** begin SOURCE TEXT **

# Sram Force White Hoods?



## skygodmatt

Anyone know where I can get white hoods for my Force group?

Thanks,

Matt P.


----------



## coinstar2k

I have never seen white hoods for sram. I love my black ones. Are you European or something.....too much white can blind you.


----------



## FTR

Will be keeping my eye on this thread.
I too would be interested.
I currently have a white saddle and tape. Would like white hoods to match.










I am sure I saw a pic of white hoods somewhere.
Maybe in one of these threads???


----------



## Wyliekylie

I posted this in the Save some Weight forum, but not a-lot of people see that forum.

BTP sells white foam hoods. I've heard they wear out pretty quickly, but there now you know where to find them.


----------



## 32and3cross

Directly from SRAM.
Currently the white (and red) hoods are only being given to sponsored teams and athelets but they may sell them in the future.


----------



## robertdalen

They are now officially to be sold along with white bar tape. Nice btw.


----------



## JFRCross

The bikes on the SRAM neutral support cars have white hoods.


----------



## cx_fan

QBP will be stocking both white and red hoods with same color bar tape. It appears that they wont be available for another couple weeks.

White hoods and tape - BR5925
Red hoods and tape - BR5926

They also still have black if you just need replacement ones.


----------



## waterloo

Anybody know of white hoods available for Shimano?


----------



## scipiones

I think its awesome that you can get both the white and red hoods! Love SRAM!!!! I just ordered both to see which looks better on my Cervelo SLC SL thinking the whites....but ya never know


----------



## Dave Hickey

White after labor day? Sorry guys I couldn't resist.... 

I'm a huge fan of color coordiated bikes....Major kuddos to SRAM for offering red and white hoods


----------



## nocwrench

white and red hoods and matching tape now available. have your bike shop contact BTI


----------



## bsi

Anyone know if the SRAM hoods are available anywhere online?


----------



## Johnnyvu

*white weenies*

Yeah I've seen those white hoods alright, and I can help wanting them, BUT I should know better. I used to have my fixed gear set up for road winter training and threw on a pair of old shimano 105 levers for the front brake and just to have the hoods. They were white. I would clean them with bleach wipes and they would look so sweet with white tape, then I'd wash my hands, then touch them: dirty. Always dirty. I'm a somewhat of a neat freak and even I gave up cleaning them. All the little texture grooves in them sucked in grease the way your hands do when they are dry and you're working on your bike. Back in the day in the tour (Lemond and Indurain years) guys rode with white hoods and tape but they got new ones every freakin' day. Are the SRAM hoods sweet, yes no doubt. Just be honest with yourself about how they look after that first mid-week world championships!
-Johnny





skygodmatt said:


> Anyone know where I can get white hoods for my Force group?

** end SOURCE TEXT **

**PROBLEM STATEMENT**
Please rewrite the hoods thread from "Yeah I've seen" up to and including "mid-week world championships!", putting "soapy rags" in place of "bleach wipes".

** begin DATA LINES **

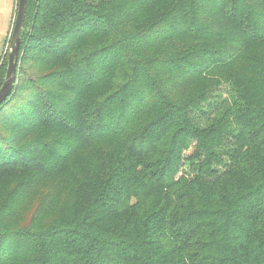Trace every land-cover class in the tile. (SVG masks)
<instances>
[{"label":"trees","instance_id":"trees-1","mask_svg":"<svg viewBox=\"0 0 264 264\" xmlns=\"http://www.w3.org/2000/svg\"><path fill=\"white\" fill-rule=\"evenodd\" d=\"M0 264H264V0H26Z\"/></svg>","mask_w":264,"mask_h":264},{"label":"water","instance_id":"water-1","mask_svg":"<svg viewBox=\"0 0 264 264\" xmlns=\"http://www.w3.org/2000/svg\"><path fill=\"white\" fill-rule=\"evenodd\" d=\"M26 0H17L16 12L12 21L10 36L5 51L7 64L5 76L0 86V106L14 91L17 80V65L21 43V28L25 17Z\"/></svg>","mask_w":264,"mask_h":264},{"label":"crops","instance_id":"crops-1","mask_svg":"<svg viewBox=\"0 0 264 264\" xmlns=\"http://www.w3.org/2000/svg\"><path fill=\"white\" fill-rule=\"evenodd\" d=\"M16 3L17 0H0V12L1 10H3L4 12L6 10L8 11V22L5 23L4 28L2 30V34L4 36L2 53L5 51L9 40L11 23L13 21L14 12L16 10Z\"/></svg>","mask_w":264,"mask_h":264},{"label":"rangeland","instance_id":"rangeland-1","mask_svg":"<svg viewBox=\"0 0 264 264\" xmlns=\"http://www.w3.org/2000/svg\"><path fill=\"white\" fill-rule=\"evenodd\" d=\"M15 12H16V10H15ZM15 12H14V15H15ZM14 15H13V18H14ZM6 22H8V11L6 10L5 12L3 11V10H1V12H0V57L3 55V57H5L4 55H5V51H6V49H5V51L2 53V49H3V40H4V36H3V34H2V30H3V28H4V25H5V23ZM12 24V23H11ZM8 44V43H7ZM7 48V47H6ZM1 53H2V55H1ZM2 57V58H3ZM6 58V57H5ZM218 92H222L221 93V95H222V97L223 96H226V89L225 88H220L219 90H218Z\"/></svg>","mask_w":264,"mask_h":264},{"label":"built area","instance_id":"built-area-1","mask_svg":"<svg viewBox=\"0 0 264 264\" xmlns=\"http://www.w3.org/2000/svg\"><path fill=\"white\" fill-rule=\"evenodd\" d=\"M12 25V24H11ZM11 30V29H10ZM10 36V35H9ZM7 47V46H6Z\"/></svg>","mask_w":264,"mask_h":264}]
</instances>
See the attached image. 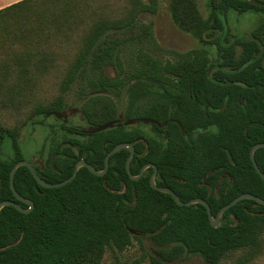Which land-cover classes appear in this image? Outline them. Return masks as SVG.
<instances>
[{"label": "trees", "instance_id": "trees-1", "mask_svg": "<svg viewBox=\"0 0 264 264\" xmlns=\"http://www.w3.org/2000/svg\"><path fill=\"white\" fill-rule=\"evenodd\" d=\"M126 1L121 16L110 19L84 8L83 0H17L1 7L2 100L19 98L36 75L42 76L60 60L54 50L60 40L80 29L79 48L67 64L62 90L88 62L95 70L115 61L123 69L114 52L117 39L111 34L132 29L141 13H154L159 5V0ZM168 10L198 46L165 61L139 49L137 65L127 74L132 83L122 115L111 99L101 106L89 99L82 104L84 124L73 127H93L120 117L166 124L138 121L85 133L55 118L59 125L49 124L37 152L43 163L34 164L36 173L46 182H59L71 175L80 158L102 169L106 153L119 142H129L134 147L132 174L153 163L158 185L171 188L182 201L203 198L213 216L241 193L264 199V180L249 156L253 144L264 142V0H208L207 16L196 0H169ZM229 11L262 16L248 34L234 36ZM87 80L96 92L124 82L105 75ZM61 106V97L36 105L31 123L45 122L46 114L59 113ZM128 153V147L114 152L103 175L82 166L71 181L54 187L41 186L26 166L18 167L15 189L34 206L28 212L11 205L0 209V264H100L106 247L124 250L141 235L153 244L152 264H173L183 255H199L208 264H218L230 253L258 247L264 204L240 199L223 212L220 226L213 227L204 205H179L170 194L152 188L153 167L131 179L125 167ZM254 157L264 173V147L257 148ZM19 159L24 157L18 130L0 123V201L28 207L15 198L9 185L10 169ZM205 183L211 185L209 193ZM245 256L231 264H244Z\"/></svg>", "mask_w": 264, "mask_h": 264}, {"label": "rangeland", "instance_id": "rangeland-1", "mask_svg": "<svg viewBox=\"0 0 264 264\" xmlns=\"http://www.w3.org/2000/svg\"><path fill=\"white\" fill-rule=\"evenodd\" d=\"M14 0H0V6ZM200 12L207 16L208 0H196ZM83 0L81 5L92 8L101 17H120V11L128 7L126 0ZM169 0H159V5L154 13H141L137 19V24L130 30L117 31L111 37L117 39V46L114 52L118 53L123 69H119L116 61L114 64L106 65L102 70L96 69L92 63H87L80 76L65 90L61 89V79L65 74L68 62L73 58L79 48V37L82 29L78 30L74 36L60 40L54 50L61 57L53 65H49V70L34 80L23 89L19 98L12 101L2 100L0 93V123L5 127L16 129L19 132V140L23 147V157L26 160H35L37 152L44 142L49 132V124L58 126L61 120L66 118V124L82 126V104L89 99L101 106L104 101L111 99L117 109V113H122L127 108L128 88L132 81L127 80V74L137 65V52L139 49L148 50L153 56L162 61L177 58L176 53L186 52L196 46L198 42L189 33L181 30L172 20L168 10ZM124 9V11H125ZM260 14L255 12L237 13L229 11L228 25L234 36L248 34L261 19ZM264 51V47H263ZM264 62V59H263ZM124 78V82L119 87H108L105 92H96V87L88 83L87 78L93 79L102 77ZM13 75L8 82H12ZM58 97L62 99L61 111L54 114H46L45 122L31 123L30 112L36 105H47ZM30 117V118H29ZM122 118V117H120ZM124 119V118H122ZM130 119V118H129ZM125 120V119H124ZM103 124V123H102ZM67 126V125H66ZM145 131L148 126L143 127ZM60 133V132H59ZM8 142H5L7 147ZM46 152V149H44ZM258 247H253L247 251L238 250L223 257L218 264H231L244 253V264H264V232ZM154 256L153 244L147 235H141V239L133 238L132 243L124 250H118L114 246L106 247L100 264H152L151 257ZM173 264H208L199 255H183L176 259Z\"/></svg>", "mask_w": 264, "mask_h": 264}, {"label": "water", "instance_id": "water-1", "mask_svg": "<svg viewBox=\"0 0 264 264\" xmlns=\"http://www.w3.org/2000/svg\"><path fill=\"white\" fill-rule=\"evenodd\" d=\"M138 121L139 122H143V123L155 124L158 127H162L163 125L166 124V121H163L162 123H159L158 121H156L154 119L144 118V117L130 118V119H125V120L121 119V118H117V119H115L113 121H107V122H105L103 124H100V125H96V126H93V127L80 129V131L81 132H85V133H95V132L104 130L106 128L113 127L114 125H129V124H135ZM125 147L129 148V153H128V156H127L126 161H125V167H126L127 173L129 174L131 179L137 180L138 178H140L142 176V174H143V172H144V170L146 168L153 167V171H152V173H151V175L149 177V183H150L151 187L156 189V190H158V191L170 194L173 197V199L176 201V203L179 204V205H189V204H192V203H200V204L204 205L206 207V209H207L209 222H210V224L213 227L220 226V224H221V219L220 218H221L223 212L226 209H228L229 207H231L232 205H234L240 199L249 198V199L255 200L258 203L264 204V199L263 198H261L259 196H256V195H254L252 193L244 192V193H241V194L237 195L231 201H229L228 203L223 205L217 211L216 215L213 216L212 213H211V210H210V206L208 205L206 200H204L203 198L194 197V198H191V199H189L187 201H182V200L179 199L177 194L171 188H169L167 186L158 185L156 183V181H155V173H156L157 168H156V166L153 163H151V162L145 163L144 165L141 166V168L139 169L137 174H132V172L130 170V161H131V158H132V156L134 154V147L129 142H119V143L115 144L112 147V149H110L106 153V155L104 157V167L102 169H95L87 161H85L84 159L80 158V159H78L75 162L74 169H73L71 175L68 178H66L64 180H61L59 182H54V183H50V182H46V181L42 180L38 176V174L36 173V171L34 169V164L38 163V164H40V166H42L43 162H42V160L40 158H37L35 160L19 159L18 161H16L14 163V165L10 169V172H9V185H10L11 191H12L13 195L15 196V198L20 200V201H22V202H24V203H26L28 205V207H21L14 200L5 199V200H1L0 201V209L3 206L11 205V206L17 208L21 212H28L34 206V203H33L32 200L24 198L15 189V186H14V174H15L16 169L18 167H20V166H26L30 170L31 174L33 175V177L35 178L37 183L40 184L41 186H43V187H54V186H59V185H62V184H65V183L71 181L76 176L78 169L80 167H82V166L87 167L92 173H94L96 175H103L106 172V170H107L109 157L114 152L118 151L121 148H125ZM259 147H264V142H257L255 144H253L251 146V148H250L249 156H250V159H251V161L253 163V166H254L255 170L259 173L260 177L264 180V173L260 170V168H259V166H258V164H257V162L255 160V157H254V151L257 148H259Z\"/></svg>", "mask_w": 264, "mask_h": 264}, {"label": "flooded vegetation", "instance_id": "flooded-vegetation-1", "mask_svg": "<svg viewBox=\"0 0 264 264\" xmlns=\"http://www.w3.org/2000/svg\"><path fill=\"white\" fill-rule=\"evenodd\" d=\"M122 119V118H121ZM61 120H62V122L65 124V125H67V126H71L73 129H76V130H78V131H80V129H83V128H86V127H81V128H78V127H73L72 125H69V124H66V121H67V119L66 118H61ZM169 120H173V121H175V122H177V120H175V119H169ZM180 127H181V125H180ZM89 128V127H88ZM210 130V128L209 127H207L206 129H205V131L207 132V131H209ZM36 164H38V163H36ZM40 165V164H39ZM205 186H206V188H207V190H208V193L212 190V188H211V185L209 184V183H205ZM217 187V186H216ZM216 189V188H215Z\"/></svg>", "mask_w": 264, "mask_h": 264}, {"label": "crops", "instance_id": "crops-1", "mask_svg": "<svg viewBox=\"0 0 264 264\" xmlns=\"http://www.w3.org/2000/svg\"><path fill=\"white\" fill-rule=\"evenodd\" d=\"M15 1H17V0H14V1H11V2H9V3H7V4H4V5L0 6V8L3 7V6H6V5L10 4V3H13V2H15Z\"/></svg>", "mask_w": 264, "mask_h": 264}]
</instances>
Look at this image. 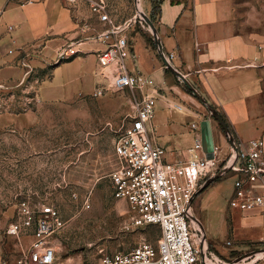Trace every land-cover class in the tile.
<instances>
[{"label":"crops","instance_id":"crops-1","mask_svg":"<svg viewBox=\"0 0 264 264\" xmlns=\"http://www.w3.org/2000/svg\"><path fill=\"white\" fill-rule=\"evenodd\" d=\"M110 1L120 17H125L129 3L135 7L133 0ZM151 5V0H142L145 12ZM156 6L155 26L164 52L174 54V69L224 114L234 138L264 139V48L260 49L264 46V31L250 30L237 19L235 0H158ZM102 28L103 24L83 2L72 6L66 0H0V90L8 91L0 98L4 108L0 113V133L9 126H33L39 118L36 108L41 105L92 93L101 79L95 51L103 45L92 39L78 46L87 53L61 62L57 58L64 45L84 40ZM132 31L135 28L128 33L130 67L152 79L172 102L185 104L184 109L177 110L167 100H158L148 123L150 134L166 148L167 160L184 159L199 135L203 110L192 91L181 87L187 85L167 68L149 37ZM46 67H50V75L28 81L33 72H45ZM26 104L28 108L20 111ZM211 121L214 153L223 160L231 152L230 141L220 123ZM235 178L229 180L225 196L221 195L219 179L207 185L193 200L196 212L203 215L204 209L219 214L235 211L228 203ZM262 181L256 185L259 190L264 189ZM11 257L1 254L0 260Z\"/></svg>","mask_w":264,"mask_h":264},{"label":"rangeland","instance_id":"rangeland-1","mask_svg":"<svg viewBox=\"0 0 264 264\" xmlns=\"http://www.w3.org/2000/svg\"><path fill=\"white\" fill-rule=\"evenodd\" d=\"M151 2V9L144 14L155 25L158 0ZM127 7L125 17L136 13L132 3ZM234 10L237 19L247 26L243 27L264 31V0H235ZM135 31L147 35L157 48L155 35L145 21L138 24ZM45 70L33 72L28 81L50 75V67ZM261 77L264 102V74ZM181 87L190 91L187 86ZM7 92L0 90V98ZM18 95H22V91H18ZM201 96L213 105L206 96ZM131 99L129 92H112L101 98L86 94L71 101L47 103L36 108L39 118L33 126L27 129L9 126L1 131L0 255L4 257L8 253L13 260L30 247V227L20 226L16 234L8 231L13 224L21 225L19 208L23 198L29 199L36 217L46 215L51 208L61 215L62 225L53 238L61 264L95 261L101 250L125 252L143 238L156 244L158 229L155 226L134 228L131 225L128 204L113 196L109 176L117 162L115 141L135 114ZM196 100L203 110L201 118L217 121L197 97ZM27 108L20 107V111ZM3 109L0 106V113ZM218 112L226 121L224 114L220 110ZM236 175L231 171L219 178L221 195L227 194L231 184L229 180ZM203 211L200 215L193 206L192 215L214 253L230 264L250 260L255 254L257 258L262 253L263 208L244 212L235 209L221 214L211 209ZM255 213L260 217L252 216ZM254 264H264V257Z\"/></svg>","mask_w":264,"mask_h":264},{"label":"built area","instance_id":"built-area-1","mask_svg":"<svg viewBox=\"0 0 264 264\" xmlns=\"http://www.w3.org/2000/svg\"><path fill=\"white\" fill-rule=\"evenodd\" d=\"M66 1L72 6L87 4L103 28L84 40L64 45L58 52L57 62L87 53L78 47L83 42L93 39L103 45L95 51L101 79L90 96L101 98L112 92H129L135 110L115 141L117 162L109 174L113 196L127 202L134 228L155 226L158 229L156 244L143 238L125 252L101 250L95 261L86 264H230L214 253L200 228L195 226L192 219L194 195L209 179L230 168L229 172L237 175L229 206L243 212L258 207L264 209V189L256 186L264 179V139L244 141L229 133L231 152L220 160L217 155L206 157L199 131L187 157L167 160L166 148L153 140L148 123L158 100H167L177 110L184 109V105L172 102L152 79L137 74L128 63L132 55L128 33L145 21L141 15L144 13L142 0H133L136 13L128 17H120L110 0ZM157 50L166 66L167 63L172 66L174 54H166L158 46ZM19 213L21 225L13 224L8 231L16 234L21 227H30V247L13 260L2 259L0 264H61L53 244L62 225L58 210L51 208L46 215L36 217L29 199L23 198ZM255 256L239 264H254L259 261H254Z\"/></svg>","mask_w":264,"mask_h":264},{"label":"water","instance_id":"water-1","mask_svg":"<svg viewBox=\"0 0 264 264\" xmlns=\"http://www.w3.org/2000/svg\"><path fill=\"white\" fill-rule=\"evenodd\" d=\"M142 17L144 18L145 22L150 26L152 29L154 35H155V40L156 44L159 48H161V41L156 29V26L152 23V21L144 14H141ZM167 66L184 82V84L187 85V87L192 91V93L197 97L201 103H203L212 113L213 117L220 123L224 131L229 134L230 130L229 127L226 123V121L223 119L221 116L220 112H218L217 109H215L206 99H204L201 94L196 90L194 86L190 84L188 79L180 72L175 70L170 64L167 63ZM200 133H201V139H202V145H203V150L206 153L207 158H213L215 156L214 150H215V145H214V138H213V132H212V121L211 119H205L200 122ZM230 168H226L219 172L217 175H215L213 178L209 179L201 188L198 190V192L194 195L196 197L199 193H201L204 188L209 185L211 182L221 178L223 175L227 174L229 172ZM192 219L194 220V216H192ZM203 232V230H202ZM264 250V249H263Z\"/></svg>","mask_w":264,"mask_h":264},{"label":"bare ground","instance_id":"bare-ground-1","mask_svg":"<svg viewBox=\"0 0 264 264\" xmlns=\"http://www.w3.org/2000/svg\"><path fill=\"white\" fill-rule=\"evenodd\" d=\"M194 223L199 227V228H201V226H200V224H198V222L196 221V220H194ZM260 252H262L261 254H259L258 256H257V258H256V256H255V259H254V261L256 260H259V259H261V258H263L264 257V250H261ZM257 253H259V252H257ZM257 255V254H256Z\"/></svg>","mask_w":264,"mask_h":264}]
</instances>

** end DATA LINES **

**CORRECT RESPONSE**
Yeah I've seen those white hoods alright, and I can help wanting them, BUT I should know better. I used to have my fixed gear set up for road winter training and threw on a pair of old shimano 105 levers for the front brake and just to have the hoods. They were white. I would clean them with soapy rags and they would look so sweet with white tape, then I'd wash my hands, then touch them: dirty. Always dirty. I'm a somewhat of a neat freak and even I gave up cleaning them. All the little texture grooves in them sucked in grease the way your hands do when they are dry and you're working on your bike. Back in the day in the tour (Lemond and Indurain years) guys rode with white hoods and tape but they got new ones every freakin' day. Are the SRAM hoods sweet, yes no doubt. Just be honest with yourself about how they look after that first mid-week world championships!